**Brief:** Go through the records below and restate each one word for word.

━━━ Material shown ━━━

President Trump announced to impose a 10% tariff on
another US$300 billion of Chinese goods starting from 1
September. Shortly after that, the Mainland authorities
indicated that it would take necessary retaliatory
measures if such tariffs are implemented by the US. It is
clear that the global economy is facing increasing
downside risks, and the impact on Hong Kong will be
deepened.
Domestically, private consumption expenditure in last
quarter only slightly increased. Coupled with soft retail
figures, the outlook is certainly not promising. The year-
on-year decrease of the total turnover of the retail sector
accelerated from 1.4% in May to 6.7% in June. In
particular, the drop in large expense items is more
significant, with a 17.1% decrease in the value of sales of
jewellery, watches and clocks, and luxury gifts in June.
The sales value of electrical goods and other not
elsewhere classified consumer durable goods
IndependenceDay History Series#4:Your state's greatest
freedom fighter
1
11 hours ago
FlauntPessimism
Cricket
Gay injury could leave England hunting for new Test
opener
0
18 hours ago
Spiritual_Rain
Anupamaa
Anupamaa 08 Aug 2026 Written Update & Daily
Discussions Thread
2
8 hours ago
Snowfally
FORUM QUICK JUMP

━━━

**Exercise output:**
President Trump announced to impose a 10% tariff on
another US$300 billion of Chinese goods starting from 1
September. Shortly after that, the Mainland authorities
indicated that it would take necessary retaliatory
measures if such tariffs are implemented by the US. It is
clear that the global economy is facing increasing
downside risks, and the impact on Hong Kong will be
deepened.
Domestically, private consumption expenditure in last
quarter only slightly increased. Coupled with soft retail
figures, the outlook is certainly not promising. The year-
on-year decrease of the total turnover of the retail sector
accelerated from 1.4% in May to 6.7% in June. In
particular, the drop in large expense items is more
significant, with a 17.1% decrease in the value of sales of
jewellery, watches and clocks, and luxury gifts in June.
The sales value of electrical goods and other not
elsewhere classified consumer durable goods
IndependenceDay History Series#4:Your state's greatest
freedom fighter
1
11 hours ago
FlauntPessimism
Cricket
Gay injury could leave England hunting for new Test
opener
0
18 hours ago
Spiritual_Rain
Anupamaa
Anupamaa 08 Aug 2026 Written Update & Daily
Discussions Thread
2
8 hours ago
Snowfally
FORUM QUICK JUMP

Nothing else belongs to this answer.